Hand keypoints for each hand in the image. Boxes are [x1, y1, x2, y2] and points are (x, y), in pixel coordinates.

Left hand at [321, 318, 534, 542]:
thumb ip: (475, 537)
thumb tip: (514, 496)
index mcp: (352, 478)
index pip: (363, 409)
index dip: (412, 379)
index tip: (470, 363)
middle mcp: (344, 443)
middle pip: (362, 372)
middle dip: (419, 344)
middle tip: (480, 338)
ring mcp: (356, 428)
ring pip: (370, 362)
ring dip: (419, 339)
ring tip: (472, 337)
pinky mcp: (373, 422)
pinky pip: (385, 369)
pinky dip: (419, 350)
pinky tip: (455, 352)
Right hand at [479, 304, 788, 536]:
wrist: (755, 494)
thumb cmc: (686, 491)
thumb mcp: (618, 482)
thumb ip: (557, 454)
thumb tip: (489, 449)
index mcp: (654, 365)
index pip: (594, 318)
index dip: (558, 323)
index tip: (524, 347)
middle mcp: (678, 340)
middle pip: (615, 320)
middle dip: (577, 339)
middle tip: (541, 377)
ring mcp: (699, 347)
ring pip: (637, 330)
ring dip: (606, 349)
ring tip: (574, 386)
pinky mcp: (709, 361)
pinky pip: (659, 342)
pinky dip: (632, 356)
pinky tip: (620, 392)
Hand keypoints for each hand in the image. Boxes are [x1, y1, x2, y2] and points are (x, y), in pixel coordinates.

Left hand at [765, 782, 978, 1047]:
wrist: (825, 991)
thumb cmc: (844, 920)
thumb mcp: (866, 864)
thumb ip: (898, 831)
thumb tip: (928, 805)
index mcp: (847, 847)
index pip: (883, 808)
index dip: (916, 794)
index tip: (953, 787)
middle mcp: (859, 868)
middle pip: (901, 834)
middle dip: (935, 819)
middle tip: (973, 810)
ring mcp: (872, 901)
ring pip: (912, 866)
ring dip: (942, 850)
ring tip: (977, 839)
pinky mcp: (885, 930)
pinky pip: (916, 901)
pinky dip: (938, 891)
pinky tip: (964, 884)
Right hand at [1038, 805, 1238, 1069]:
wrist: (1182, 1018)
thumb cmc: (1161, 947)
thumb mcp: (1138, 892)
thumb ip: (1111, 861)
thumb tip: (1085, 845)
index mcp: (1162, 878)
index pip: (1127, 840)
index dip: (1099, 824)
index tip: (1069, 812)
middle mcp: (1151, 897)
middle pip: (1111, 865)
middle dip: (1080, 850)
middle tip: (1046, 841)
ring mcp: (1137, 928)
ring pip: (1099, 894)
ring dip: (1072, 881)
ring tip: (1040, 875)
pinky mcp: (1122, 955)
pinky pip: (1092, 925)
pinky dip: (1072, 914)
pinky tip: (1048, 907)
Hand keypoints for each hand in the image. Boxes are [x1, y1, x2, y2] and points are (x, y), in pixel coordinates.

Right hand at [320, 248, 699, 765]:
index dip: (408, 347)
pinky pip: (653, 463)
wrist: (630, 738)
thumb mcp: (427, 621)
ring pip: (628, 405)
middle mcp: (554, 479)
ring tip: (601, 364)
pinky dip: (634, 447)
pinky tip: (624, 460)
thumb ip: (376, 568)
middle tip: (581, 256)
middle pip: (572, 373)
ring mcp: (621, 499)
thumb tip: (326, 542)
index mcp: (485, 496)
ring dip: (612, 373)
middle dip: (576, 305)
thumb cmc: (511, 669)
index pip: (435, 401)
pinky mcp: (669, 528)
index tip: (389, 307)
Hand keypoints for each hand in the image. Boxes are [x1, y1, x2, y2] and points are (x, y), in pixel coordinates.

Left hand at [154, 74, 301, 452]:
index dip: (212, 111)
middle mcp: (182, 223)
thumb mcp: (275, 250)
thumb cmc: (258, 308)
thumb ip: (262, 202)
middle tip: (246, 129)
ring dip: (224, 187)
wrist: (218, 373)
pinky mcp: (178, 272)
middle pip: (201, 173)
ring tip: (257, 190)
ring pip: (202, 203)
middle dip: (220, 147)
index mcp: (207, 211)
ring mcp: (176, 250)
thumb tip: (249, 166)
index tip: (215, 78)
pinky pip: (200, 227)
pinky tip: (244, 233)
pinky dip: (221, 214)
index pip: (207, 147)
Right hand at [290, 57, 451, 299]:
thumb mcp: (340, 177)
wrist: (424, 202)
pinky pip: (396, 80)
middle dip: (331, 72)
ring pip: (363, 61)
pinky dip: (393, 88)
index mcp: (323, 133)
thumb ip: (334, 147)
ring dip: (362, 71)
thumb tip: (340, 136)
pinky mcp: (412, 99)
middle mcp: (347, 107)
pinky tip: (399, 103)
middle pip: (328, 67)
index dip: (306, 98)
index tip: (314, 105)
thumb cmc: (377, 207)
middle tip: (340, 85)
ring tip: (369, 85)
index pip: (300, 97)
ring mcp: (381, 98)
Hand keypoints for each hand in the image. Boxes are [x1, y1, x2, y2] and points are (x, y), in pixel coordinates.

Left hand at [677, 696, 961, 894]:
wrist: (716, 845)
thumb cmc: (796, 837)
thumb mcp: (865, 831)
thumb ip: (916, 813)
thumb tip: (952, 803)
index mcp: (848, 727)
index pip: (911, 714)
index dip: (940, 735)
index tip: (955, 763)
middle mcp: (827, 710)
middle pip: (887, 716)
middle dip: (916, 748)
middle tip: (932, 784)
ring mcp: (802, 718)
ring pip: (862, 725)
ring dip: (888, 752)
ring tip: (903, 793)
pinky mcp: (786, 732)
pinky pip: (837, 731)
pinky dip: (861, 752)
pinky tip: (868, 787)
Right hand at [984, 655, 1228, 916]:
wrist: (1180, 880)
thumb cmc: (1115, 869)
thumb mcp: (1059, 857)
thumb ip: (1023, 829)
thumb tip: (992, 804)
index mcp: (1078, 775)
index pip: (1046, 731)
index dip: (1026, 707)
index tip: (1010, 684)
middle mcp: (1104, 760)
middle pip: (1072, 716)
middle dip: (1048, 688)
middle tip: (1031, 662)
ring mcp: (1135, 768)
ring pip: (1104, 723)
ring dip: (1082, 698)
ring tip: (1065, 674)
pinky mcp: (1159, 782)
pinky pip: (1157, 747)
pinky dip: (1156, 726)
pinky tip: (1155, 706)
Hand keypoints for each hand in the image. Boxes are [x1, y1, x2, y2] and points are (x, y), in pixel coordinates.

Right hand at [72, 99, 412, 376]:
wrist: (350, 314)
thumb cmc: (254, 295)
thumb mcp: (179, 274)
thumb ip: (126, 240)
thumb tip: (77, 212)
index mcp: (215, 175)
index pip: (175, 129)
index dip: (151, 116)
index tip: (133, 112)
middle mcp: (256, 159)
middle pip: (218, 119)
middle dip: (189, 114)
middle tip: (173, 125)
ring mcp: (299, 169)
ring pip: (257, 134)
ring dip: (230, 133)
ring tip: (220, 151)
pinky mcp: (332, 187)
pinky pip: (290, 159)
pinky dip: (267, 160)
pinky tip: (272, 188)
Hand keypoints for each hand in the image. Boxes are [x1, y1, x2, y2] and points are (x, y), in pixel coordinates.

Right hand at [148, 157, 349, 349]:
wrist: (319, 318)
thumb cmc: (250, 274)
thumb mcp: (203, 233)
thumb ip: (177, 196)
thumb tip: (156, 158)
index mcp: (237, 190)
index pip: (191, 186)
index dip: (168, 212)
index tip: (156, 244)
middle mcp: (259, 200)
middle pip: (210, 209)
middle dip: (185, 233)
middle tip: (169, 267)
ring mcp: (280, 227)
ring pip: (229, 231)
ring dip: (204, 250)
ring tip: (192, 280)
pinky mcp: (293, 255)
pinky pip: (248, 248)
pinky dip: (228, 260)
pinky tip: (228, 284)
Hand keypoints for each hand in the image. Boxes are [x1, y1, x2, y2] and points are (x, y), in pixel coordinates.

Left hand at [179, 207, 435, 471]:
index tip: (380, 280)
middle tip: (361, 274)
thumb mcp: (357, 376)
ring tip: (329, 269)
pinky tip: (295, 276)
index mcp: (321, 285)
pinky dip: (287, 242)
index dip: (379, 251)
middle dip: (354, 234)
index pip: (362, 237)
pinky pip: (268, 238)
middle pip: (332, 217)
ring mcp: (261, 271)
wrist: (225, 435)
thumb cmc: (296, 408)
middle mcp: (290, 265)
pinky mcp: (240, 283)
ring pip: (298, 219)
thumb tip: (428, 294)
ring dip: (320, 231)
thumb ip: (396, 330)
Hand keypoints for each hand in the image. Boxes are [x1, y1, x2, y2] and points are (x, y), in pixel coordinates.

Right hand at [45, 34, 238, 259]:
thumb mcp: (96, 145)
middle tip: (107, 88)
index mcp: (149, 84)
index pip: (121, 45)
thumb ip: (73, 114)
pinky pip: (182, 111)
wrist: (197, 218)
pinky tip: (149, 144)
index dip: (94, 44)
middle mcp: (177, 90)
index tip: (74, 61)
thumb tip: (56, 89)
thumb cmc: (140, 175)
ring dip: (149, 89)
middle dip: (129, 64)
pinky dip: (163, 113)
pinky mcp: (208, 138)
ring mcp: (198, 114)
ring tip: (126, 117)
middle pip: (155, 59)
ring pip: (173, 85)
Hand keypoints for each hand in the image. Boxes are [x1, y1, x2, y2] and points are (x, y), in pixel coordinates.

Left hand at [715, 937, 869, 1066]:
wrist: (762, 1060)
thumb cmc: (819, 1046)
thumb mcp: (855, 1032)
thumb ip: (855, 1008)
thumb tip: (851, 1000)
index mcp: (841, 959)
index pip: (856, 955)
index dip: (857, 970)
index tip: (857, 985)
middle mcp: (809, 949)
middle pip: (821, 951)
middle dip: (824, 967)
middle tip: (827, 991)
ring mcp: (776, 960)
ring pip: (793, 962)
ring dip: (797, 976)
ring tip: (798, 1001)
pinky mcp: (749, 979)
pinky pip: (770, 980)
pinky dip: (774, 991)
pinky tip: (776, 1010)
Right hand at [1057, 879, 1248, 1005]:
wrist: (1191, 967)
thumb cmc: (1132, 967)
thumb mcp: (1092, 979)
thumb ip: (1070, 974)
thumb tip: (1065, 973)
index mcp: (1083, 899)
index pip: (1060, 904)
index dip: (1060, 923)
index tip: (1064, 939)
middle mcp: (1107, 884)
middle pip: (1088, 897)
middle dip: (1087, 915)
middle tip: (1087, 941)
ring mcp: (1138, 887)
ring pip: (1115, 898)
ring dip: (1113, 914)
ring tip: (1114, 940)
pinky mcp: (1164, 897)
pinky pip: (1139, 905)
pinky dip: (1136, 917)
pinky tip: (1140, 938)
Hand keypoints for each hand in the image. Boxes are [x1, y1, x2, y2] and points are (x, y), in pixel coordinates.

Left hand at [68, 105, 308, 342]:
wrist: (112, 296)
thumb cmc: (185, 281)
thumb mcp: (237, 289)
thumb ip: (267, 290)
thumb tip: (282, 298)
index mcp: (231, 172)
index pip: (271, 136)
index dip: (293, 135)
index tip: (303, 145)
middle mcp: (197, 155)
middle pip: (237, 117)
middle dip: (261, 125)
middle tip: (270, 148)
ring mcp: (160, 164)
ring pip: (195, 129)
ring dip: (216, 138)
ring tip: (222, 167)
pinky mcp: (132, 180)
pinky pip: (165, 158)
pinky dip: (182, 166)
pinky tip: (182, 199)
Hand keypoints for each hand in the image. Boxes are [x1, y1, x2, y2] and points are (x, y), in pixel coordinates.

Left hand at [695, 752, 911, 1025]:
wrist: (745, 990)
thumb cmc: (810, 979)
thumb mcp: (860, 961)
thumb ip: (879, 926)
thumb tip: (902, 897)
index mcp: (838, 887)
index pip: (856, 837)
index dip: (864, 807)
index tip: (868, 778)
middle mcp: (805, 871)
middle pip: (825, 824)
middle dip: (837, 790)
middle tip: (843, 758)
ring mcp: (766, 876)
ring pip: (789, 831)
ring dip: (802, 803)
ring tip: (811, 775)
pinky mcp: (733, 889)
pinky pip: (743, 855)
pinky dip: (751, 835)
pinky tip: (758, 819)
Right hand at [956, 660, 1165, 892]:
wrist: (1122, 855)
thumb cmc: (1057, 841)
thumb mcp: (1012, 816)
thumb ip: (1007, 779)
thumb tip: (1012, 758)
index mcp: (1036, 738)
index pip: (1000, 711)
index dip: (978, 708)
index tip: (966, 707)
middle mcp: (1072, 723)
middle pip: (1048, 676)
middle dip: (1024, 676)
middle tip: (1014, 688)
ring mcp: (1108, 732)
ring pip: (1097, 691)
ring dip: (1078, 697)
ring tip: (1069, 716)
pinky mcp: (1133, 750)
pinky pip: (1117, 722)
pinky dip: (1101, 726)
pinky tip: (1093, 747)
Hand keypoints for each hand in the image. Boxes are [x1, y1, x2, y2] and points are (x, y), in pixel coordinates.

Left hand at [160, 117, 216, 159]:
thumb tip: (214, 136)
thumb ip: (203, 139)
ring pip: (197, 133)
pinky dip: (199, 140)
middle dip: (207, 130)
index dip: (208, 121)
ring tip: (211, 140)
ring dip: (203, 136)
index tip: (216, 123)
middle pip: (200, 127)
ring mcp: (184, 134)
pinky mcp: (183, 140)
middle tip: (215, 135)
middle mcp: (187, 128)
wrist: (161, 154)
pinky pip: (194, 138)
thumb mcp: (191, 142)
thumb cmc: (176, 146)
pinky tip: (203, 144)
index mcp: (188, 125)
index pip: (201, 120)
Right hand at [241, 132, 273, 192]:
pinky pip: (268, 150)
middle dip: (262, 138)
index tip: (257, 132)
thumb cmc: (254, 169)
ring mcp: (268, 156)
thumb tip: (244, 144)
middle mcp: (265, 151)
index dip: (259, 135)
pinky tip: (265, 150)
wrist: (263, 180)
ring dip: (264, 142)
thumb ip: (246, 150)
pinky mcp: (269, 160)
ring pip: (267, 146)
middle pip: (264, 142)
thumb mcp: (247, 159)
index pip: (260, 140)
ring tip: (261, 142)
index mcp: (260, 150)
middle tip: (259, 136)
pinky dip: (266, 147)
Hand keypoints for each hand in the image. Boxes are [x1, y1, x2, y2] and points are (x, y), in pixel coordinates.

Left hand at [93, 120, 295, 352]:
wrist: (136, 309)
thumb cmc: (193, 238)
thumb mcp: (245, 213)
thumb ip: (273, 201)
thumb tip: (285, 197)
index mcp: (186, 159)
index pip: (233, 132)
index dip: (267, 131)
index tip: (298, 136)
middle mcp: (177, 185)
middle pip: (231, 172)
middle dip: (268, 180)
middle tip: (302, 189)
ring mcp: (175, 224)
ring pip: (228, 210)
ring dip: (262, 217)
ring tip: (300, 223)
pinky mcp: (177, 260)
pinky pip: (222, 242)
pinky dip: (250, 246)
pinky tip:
※ ※ ※
• Task item
The answer should be all lines from the entries above that hold the word "Right".

• Exercise result
Right hand at [479, 304, 788, 536]:
Right hand at [1038, 805, 1238, 1069]:
Right hand at [320, 248, 699, 765]:
Right hand at [290, 57, 451, 299]:
Right hand at [984, 655, 1228, 916]:
Right hand at [72, 99, 412, 376]:
Right hand at [148, 157, 349, 349]:
Right hand at [45, 34, 238, 259]:
Right hand at [1057, 879, 1248, 1005]:
Right hand at [956, 660, 1165, 892]:
Right hand at [241, 132, 273, 192]:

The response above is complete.